Buondì.
A short one today, as I messed up and spent ages proofreading (and listening to) the wrong episode of our FREE Summer Series, then had to go do the correct one as well.
Also, we got up late this morning, after a disturbed night of vomiting, diarrhoea – what a horrible word to spell – and abdominal cramps, fortunately none of them affecting me personally, other than waking me up at two-thirty a.m.
So imagine my surprise when, having finally fired up my laptop, then figured out which episode of medieval history I actually should have been publishing, I got to read about the later escapades of the ‘famosissimo’ Emperor Federico II.
Yes, Fede, who we heard about on Wednesday. You remember – he was such an irritant to his contemporary rival, the pope, that he earned the title of ‘Antichrist’, though it didn’t seem to bother him much.

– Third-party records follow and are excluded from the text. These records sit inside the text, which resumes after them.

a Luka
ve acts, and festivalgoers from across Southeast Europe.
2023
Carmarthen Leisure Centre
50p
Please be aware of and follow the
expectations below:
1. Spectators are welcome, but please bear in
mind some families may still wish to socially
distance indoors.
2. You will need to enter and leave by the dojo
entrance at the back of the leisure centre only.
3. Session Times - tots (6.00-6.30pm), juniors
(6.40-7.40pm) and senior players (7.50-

Unfortunately, after a long and fantastically successful stretch of emperoring and pope-baiting (n.b. if vomiting has only one ‘t’, I’ve decided that emperoring should have just a single ‘r’), the poor man expired of dysentery.
Federico II should have checked with the British NHS (National Health Service) website, which states that, assuming you rest, drink plenty of fluids, and absolutely refrain from bothering your overstretched local healthcare providers, dysentery will go away on its own.

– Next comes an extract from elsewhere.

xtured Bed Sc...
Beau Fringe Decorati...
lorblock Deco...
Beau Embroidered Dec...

Which must be reassuring to know, I’m sure, when you feel as if you’re being turned inside out and half your body weight has disappeared down the lavatory. I speak from painful experience…
Anyway, here are the links to today’s FREE episode and to the History page on the club website, where you’ll find all the earlier ones in the series, plus details of what’s coming.

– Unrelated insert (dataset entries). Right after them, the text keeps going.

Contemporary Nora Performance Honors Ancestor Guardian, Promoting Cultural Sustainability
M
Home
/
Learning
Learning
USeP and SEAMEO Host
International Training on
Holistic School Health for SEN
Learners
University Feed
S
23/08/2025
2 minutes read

Il Medioevo, Episodio 21, I nemici di Federico II nella penisola italica (XII-XIII secolo)
And the communists?
Check out today’s episode, and Monday’s, to find out.
A lunedì, allora.
Sharon Dias says
Hi Daniel
You have made me laugh in this episode. Horrible condition and horrible spelling, must be linked in some way. Excuse my Portuguese spelling. constipasao in Portuguese is a cold. In English we know what a similar word means. In South Africa a Mozambican tourist was in Johannesburg, had a cold and asked the chemist for something for his” constipasao”. Chemist gave him a made up draught for constipation. The poor guy was tapping his nose trying to explain his cold. My English aunt walked into the pharmacy ( she lived in Mozambique) and translated for the poor man. I speak Portuguese, but only read and write minimally. Grew up there, but never went to school there.
Hope this has made you smile after an awful night.
Sharon
Daniel says
And subsequently, an awful day. But yes, thanks Sharon!